How do we control our minds? Ideally, we first choose what we want to do, then make ourselves do it. But that's harder than it sounds: we spend our lives in search of schemes for self-control. We celebrate when we succeed, and when we fail, we're angry with ourselves for not behaving as we wanted to — and then we try to scold or shame or bribe ourselves to change our ways. But wait! How could a self be angry with itself? Who would be mad at whom? Consider an example from everyday life.
I was trying to concentrate on a certain problem but was getting bored and sleepy. Then I imagined that one of my competitors, Professor Challenger, was about to solve the same problem. An angry wish to frustrate Challenger then kept me working on the problem for a while. The strange thing was, this problem was not of the sort that ever interested Challenger.
What makes us use such roundabout techniques to influence ourselves? Why be so indirect, inventing misrepresentations, fantasies, and outright lies? Why can't we simply tell ourselves to do the things we want to do?

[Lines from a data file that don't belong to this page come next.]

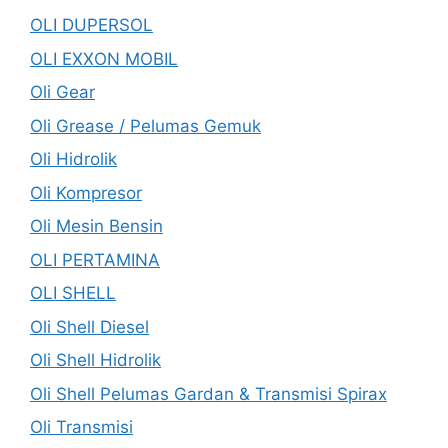
OLI DUPERSOL
OLI EXXON MOBIL
Oli Gear
Oli Grease / Pelumas Gemuk
Oli Hidrolik
Oli Kompresor
Oli Mesin Bensin
OLI PERTAMINA
OLI SHELL
Oli Shell Diesel
Oli Shell Hidrolik
Oli Shell Pelumas Gardan & Transmisi Spirax
Oli Transmisi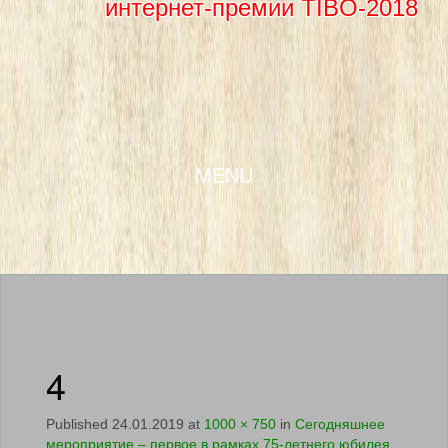
интернет-премии TIBO-2018
SKIP TO CONTENT
MENU
4
Published
24.01.2019
at
1000 × 750
in
Сегодняшнее
мероприятие – первое в рамках 75-летнего юбилея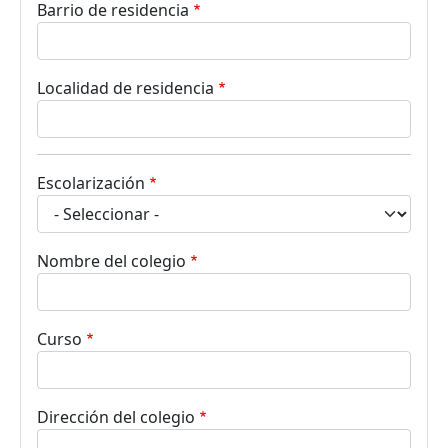
Barrio de residencia
Localidad de residencia
Escolarización
Nombre del colegio
Curso
Dirección del colegio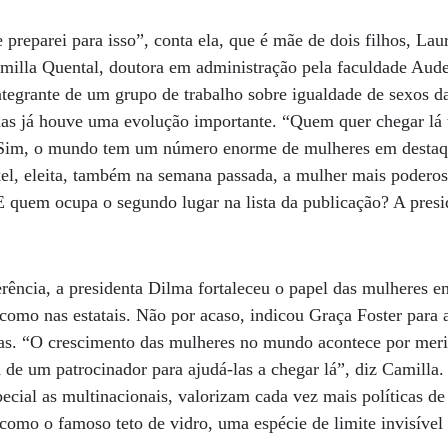
preparei para isso”, conta ela, que é mãe de dois filhos, Lau
amilla Quental, doutora em administração pela faculdade Aud
tegrante de um grupo de trabalho sobre igualdade de sexos d
 mas já houve uma evolução importante. “Quem quer chegar lá
. Sim, o mundo tem um número enorme de mulheres em destaq
l, eleita, também na semana passada, a mulher mais podero
E quem ocupa o segundo lugar na lista da publicação? A pres
rência, a presidenta Dilma fortaleceu o papel das mulheres 
s como nas estatais. Não por acaso, indicou Graça Foster para 
ras. “O crescimento das mulheres no mundo acontece por meri
de um patrocinador para ajudá-las a chegar lá”, diz Camilla.
cial as multinacionais, valorizam cada vez mais políticas de
como o famoso teto de vidro, uma espécie de limite invisível q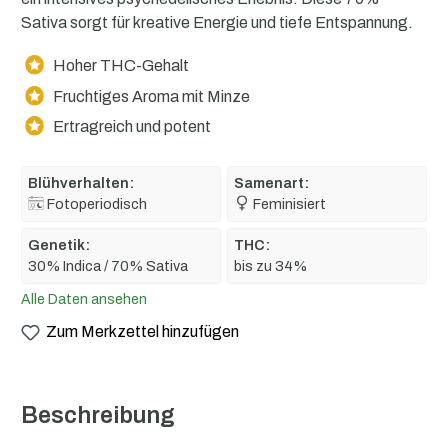
Sativa sorgt für kreative Energie und tiefe Entspannung.
Hoher THC-Gehalt
Fruchtiges Aroma mit Minze
Ertragreich und potent
Blühverhalten:
Samenart:
Fotoperiodisch
Feminisiert
Genetik:
THC:
30% Indica / 70% Sativa
bis zu 34%
Alle Daten ansehen
Zum Merkzettel hinzufügen
Beschreibung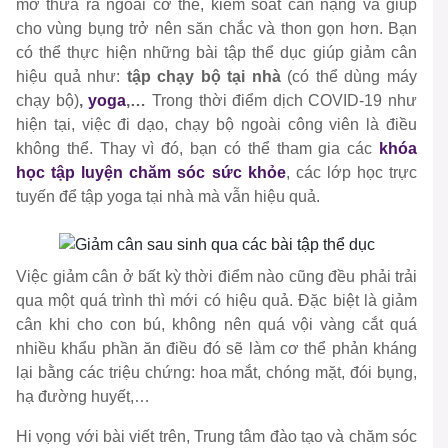
mỡ thừa ra ngoài cơ thể, kiểm soát cân nặng và giúp
cho vùng bụng trở nên săn chắc và thon gọn hơn. Bạn
có thể thực hiện những bài tập thể dục giúp giảm cân
hiệu quả như:
tập chạy bộ tại nhà
(có thể dùng máy
chạy bộ)
,
yoga
,…
Trong thời điểm dịch COVID-19 như
hiện tại, việc đi dạo, chạy bộ ngoài công viên là điều
không thể. Thay vì đó, bạn có thể tham gia các
khóa
học tập luyện chăm sóc sức khỏe
, các lớp học trực
tuyến để tập yoga tại nhà mà vẫn hiệu quả.
Việc giảm cân ở bất kỳ thời điểm nào cũng đều phải trải
qua một quá trình thì mới có hiệu quả. Đặc biệt là giảm
cân khi cho con bú, không nên quá vội vàng cắt quá
nhiều khẩu phần ăn điều đó sẽ làm cơ thể phản kháng
lại bằng các triệu chứng: hoa mắt, chóng mặt, đói bụng,
hạ đường huyết,…
Hi vọng với bài viết trên, Trung tâm đào tạo và chăm sóc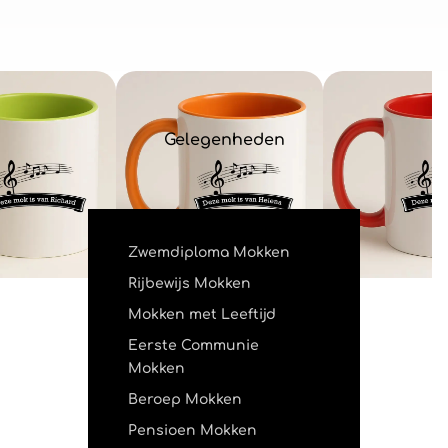
Gelegenheden
Zwemdiploma Mokken
Rijbewijs Mokken
Mokken met Leeftijd
Eerste Communie
Mokken
Beroep Mokken
Pensioen Mokken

To understand how something works, one has to know its purposes. Once, no one understood the heart. But as soon as it was seen that hearts move blood, a lot of other things made sense: those things that looked like pipes and valves were really pipes and valves indeed — and anxious, pounding, pulsing hearts were recognized as simple pumps. New speculations could then be formed: was this to give our tissues drink or food? Was it to keep our bodies warm or cool? For sending messages from place to place? In fact, all those hypotheses were correct, and when that surge of functional ideas led to the guess that blood can carry air as well, more puzzle parts fell into place.

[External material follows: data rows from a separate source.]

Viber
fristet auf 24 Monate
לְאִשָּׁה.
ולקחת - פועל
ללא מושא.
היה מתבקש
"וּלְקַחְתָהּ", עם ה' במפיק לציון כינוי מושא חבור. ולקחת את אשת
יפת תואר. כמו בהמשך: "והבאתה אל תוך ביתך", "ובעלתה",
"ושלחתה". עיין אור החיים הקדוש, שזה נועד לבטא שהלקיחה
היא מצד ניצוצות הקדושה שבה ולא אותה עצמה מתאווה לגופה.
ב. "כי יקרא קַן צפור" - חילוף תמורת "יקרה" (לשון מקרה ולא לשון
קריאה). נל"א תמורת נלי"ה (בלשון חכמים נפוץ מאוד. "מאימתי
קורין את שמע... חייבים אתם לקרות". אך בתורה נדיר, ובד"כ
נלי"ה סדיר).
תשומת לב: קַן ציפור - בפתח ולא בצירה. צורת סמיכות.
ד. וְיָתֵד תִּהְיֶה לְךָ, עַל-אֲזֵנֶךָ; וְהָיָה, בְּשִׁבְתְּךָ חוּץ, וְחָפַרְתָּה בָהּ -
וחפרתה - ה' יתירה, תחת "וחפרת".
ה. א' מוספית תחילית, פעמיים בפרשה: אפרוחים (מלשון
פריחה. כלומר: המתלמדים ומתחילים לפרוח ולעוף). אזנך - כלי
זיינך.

To understand what we call the Self, we first must see what Selves are for. One function of the Self is to keep us from changing too rapidly. Each person must make some long-range plans in order to balance single-purposeness against attempts to do everything at once. But it is not enough simply to instruct an agency to start to carry out our plans. We also have to find some ways to constrain the changes we might later make — to prevent ourselves from turning those plan-agents off again! If we changed our minds too recklessly, we could never know what we might want next. We'd never get much done because we could never depend on ourselves.

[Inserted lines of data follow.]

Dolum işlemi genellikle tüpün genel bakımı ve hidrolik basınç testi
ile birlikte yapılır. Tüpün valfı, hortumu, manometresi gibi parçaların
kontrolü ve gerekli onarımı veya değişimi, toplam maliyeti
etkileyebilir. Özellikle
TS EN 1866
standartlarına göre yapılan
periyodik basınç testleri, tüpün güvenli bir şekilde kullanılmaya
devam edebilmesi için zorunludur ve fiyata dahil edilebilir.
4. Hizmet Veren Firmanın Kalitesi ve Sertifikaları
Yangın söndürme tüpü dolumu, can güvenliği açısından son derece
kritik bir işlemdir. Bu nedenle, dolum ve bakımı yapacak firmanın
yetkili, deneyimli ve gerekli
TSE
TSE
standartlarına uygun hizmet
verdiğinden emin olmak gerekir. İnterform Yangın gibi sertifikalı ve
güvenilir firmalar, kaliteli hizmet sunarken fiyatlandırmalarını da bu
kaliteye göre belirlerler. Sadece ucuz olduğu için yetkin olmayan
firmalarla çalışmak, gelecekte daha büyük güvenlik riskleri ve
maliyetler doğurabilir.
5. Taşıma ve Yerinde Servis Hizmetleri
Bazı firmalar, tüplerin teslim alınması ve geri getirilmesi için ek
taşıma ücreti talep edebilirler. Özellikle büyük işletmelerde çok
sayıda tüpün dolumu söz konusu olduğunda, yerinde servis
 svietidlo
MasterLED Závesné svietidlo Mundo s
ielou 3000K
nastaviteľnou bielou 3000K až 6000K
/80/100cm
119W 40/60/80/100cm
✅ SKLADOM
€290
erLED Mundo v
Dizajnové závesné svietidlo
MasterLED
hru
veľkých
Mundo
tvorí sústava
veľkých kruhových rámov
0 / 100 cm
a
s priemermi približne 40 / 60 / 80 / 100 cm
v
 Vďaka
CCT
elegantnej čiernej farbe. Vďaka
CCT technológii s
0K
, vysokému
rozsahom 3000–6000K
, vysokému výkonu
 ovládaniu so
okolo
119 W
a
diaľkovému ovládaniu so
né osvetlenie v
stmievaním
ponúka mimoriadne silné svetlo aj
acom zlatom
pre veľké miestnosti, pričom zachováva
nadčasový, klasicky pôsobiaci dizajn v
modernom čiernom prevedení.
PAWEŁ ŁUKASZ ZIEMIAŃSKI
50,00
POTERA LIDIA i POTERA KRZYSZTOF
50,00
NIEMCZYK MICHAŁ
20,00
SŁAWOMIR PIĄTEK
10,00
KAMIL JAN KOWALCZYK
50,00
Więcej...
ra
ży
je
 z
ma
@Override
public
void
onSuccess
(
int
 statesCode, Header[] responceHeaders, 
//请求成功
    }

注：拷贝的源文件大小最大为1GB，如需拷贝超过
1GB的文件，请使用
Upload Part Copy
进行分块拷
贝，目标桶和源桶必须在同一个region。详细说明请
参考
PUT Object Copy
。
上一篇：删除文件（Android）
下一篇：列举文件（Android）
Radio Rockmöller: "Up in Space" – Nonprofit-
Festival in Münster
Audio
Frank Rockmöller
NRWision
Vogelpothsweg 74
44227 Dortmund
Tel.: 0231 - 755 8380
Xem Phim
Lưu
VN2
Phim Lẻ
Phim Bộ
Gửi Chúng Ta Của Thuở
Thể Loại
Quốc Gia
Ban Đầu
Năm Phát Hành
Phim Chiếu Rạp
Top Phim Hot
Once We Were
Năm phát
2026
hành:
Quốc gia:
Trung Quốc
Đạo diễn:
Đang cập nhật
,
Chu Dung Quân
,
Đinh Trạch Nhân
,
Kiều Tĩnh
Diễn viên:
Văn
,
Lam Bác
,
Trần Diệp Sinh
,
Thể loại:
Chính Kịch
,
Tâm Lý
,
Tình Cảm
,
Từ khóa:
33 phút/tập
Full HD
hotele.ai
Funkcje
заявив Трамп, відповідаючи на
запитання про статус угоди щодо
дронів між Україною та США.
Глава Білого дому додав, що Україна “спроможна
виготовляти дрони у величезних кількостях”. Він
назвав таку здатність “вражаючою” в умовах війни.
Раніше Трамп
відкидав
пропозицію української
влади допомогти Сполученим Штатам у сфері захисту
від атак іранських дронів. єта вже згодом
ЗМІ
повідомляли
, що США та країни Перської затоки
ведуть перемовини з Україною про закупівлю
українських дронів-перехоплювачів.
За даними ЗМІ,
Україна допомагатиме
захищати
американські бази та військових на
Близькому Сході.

Those ordinary views are wrong that hold that Selves are magic, self-indulgent luxuries that enable our minds to break the bonds of natural cause and law. Instead, those Selves are practical necessities. The myths that say that Selves embody special kinds of liberty are merely masquerades. Part of their function is to hide from us the nature of our self-ideals — the chains we forge to keep ourselves from wrecking all the plans we make.